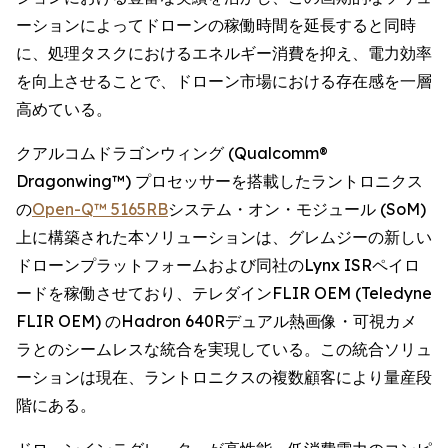
ーションによってドローンの稼働時間を延長すると同時
に、処理タスクにおけるエネルギー消費を抑え、電力効率
を向上させることで、ドローン市場における存在感を一層
高めている。
クアルコムドラゴンウィング (Qualcomm®
Dragonwing™) プロセッサーを搭載したラントロニクス
の
Open-Q™ 5165RB
システム・オン・モジュール (SoM)
上に構築された本ソリューションは、グレムジーの新しい
ドローンプラットフォームおよび同社のLynx ISRペイロ
ードを稼働させており、テレダインFLIR OEM (Teledyne
FLIR OEM) のHadron 640Rデュアル熱画像・可視カメ
ラとのシームレスな統合を実現している。この統合ソリュ
ーションは現在、ラントロニクスの複数顧客により量産段
階にある。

» **Problem to solve**
Nothing but the lines from the one containing "に、処理タスクにおけるエネルギー消費を抑え、電力効率" through the last line of the material should be returned, each exactly as written, both ends included.

» **Written solution**
に、処理タスクにおけるエネルギー消費を抑え、電力効率
を向上させることで、ドローン市場における存在感を一層
高めている。
クアルコムドラゴンウィング (Qualcomm®
Dragonwing™) プロセッサーを搭載したラントロニクス
の
Open-Q™ 5165RB
システム・オン・モジュール (SoM)
上に構築された本ソリューションは、グレムジーの新しい
ドローンプラットフォームおよび同社のLynx ISRペイロ
ードを稼働させており、テレダインFLIR OEM (Teledyne
FLIR OEM) のHadron 640Rデュアル熱画像・可視カメ
ラとのシームレスな統合を実現している。この統合ソリュ
ーションは現在、ラントロニクスの複数顧客により量産段
階にある。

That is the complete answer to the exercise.